** What you will do **
Take the data below and filter it for lines containing the word "villas"; show each line found.

══════

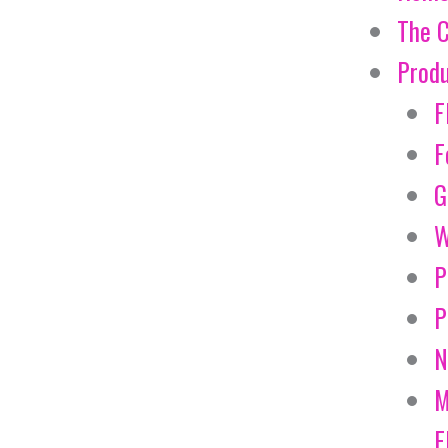
The 
Prod
F
F
G
W
P
P
N
M
E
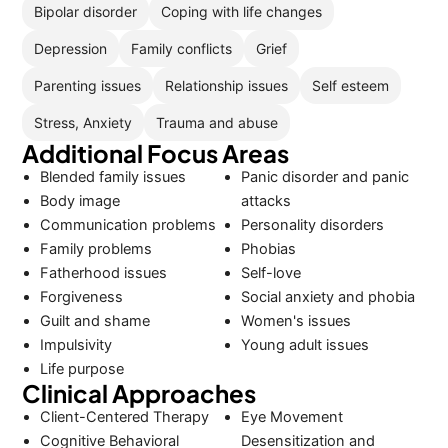
Bipolar disorder
Coping with life changes
Depression
Family conflicts
Grief
Parenting issues
Relationship issues
Self esteem
Stress, Anxiety
Trauma and abuse
Additional Focus Areas
Blended family issues
Panic disorder and panic
Body image
attacks
Communication problems
Personality disorders
Family problems
Phobias
Fatherhood issues
Self-love
Forgiveness
Social anxiety and phobia
Guilt and shame
Women's issues
Impulsivity
Young adult issues
Life purpose
Clinical Approaches
Client-Centered Therapy
Eye Movement
Cognitive Behavioral
Desensitization and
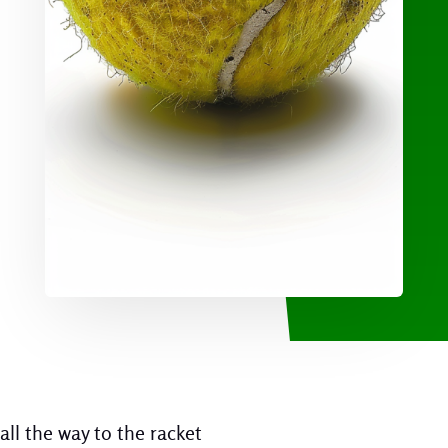
all the way to the racket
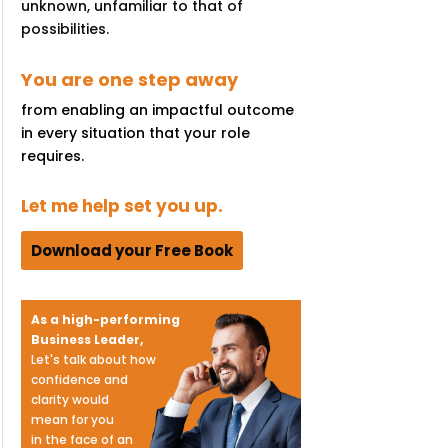
unknown, unfamiliar to that of
possibilities.
You are one step away
from enabling an impactful outcome
in every situation that your role
requires.
Let me help set you up.
Download your Free Book
As a high-performing
Business Leader,
Let's talk about how
confidence and
clarity would
mean for you
in the face of an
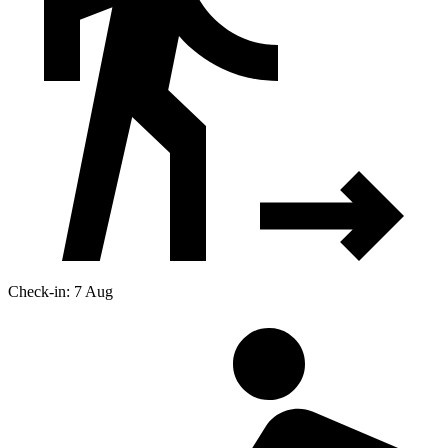
Check-in: 7 Aug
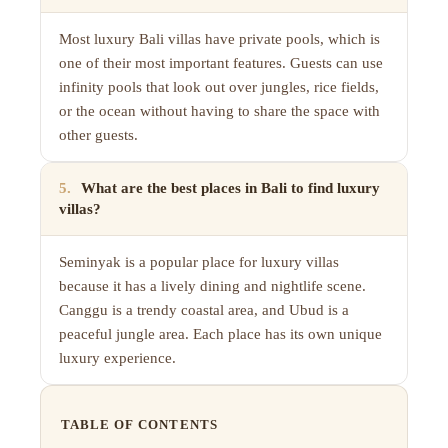
Most luxury Bali villas have private pools, which is
one of their most important features. Guests can use
infinity pools that look out over jungles, rice fields,
or the ocean without having to share the space with
other guests.
5
.
What are the best places in Bali to find luxury
villas?
Seminyak is a popular place for luxury villas
because it has a lively dining and nightlife scene.
Canggu is a trendy coastal area, and Ubud is a
peaceful jungle area. Each place has its own unique
luxury experience.
TABLE OF CONTENTS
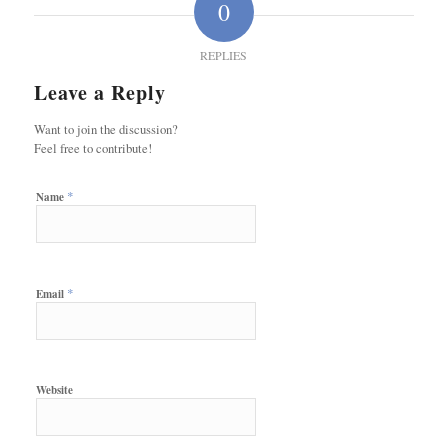
0
REPLIES
Leave a Reply
Want to join the discussion?
Feel free to contribute!
*
Name
*
Email
Website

══════

** Task solution **
Most luxury Bali villas have private pools, which is
villas?
Seminyak is a popular place for luxury villas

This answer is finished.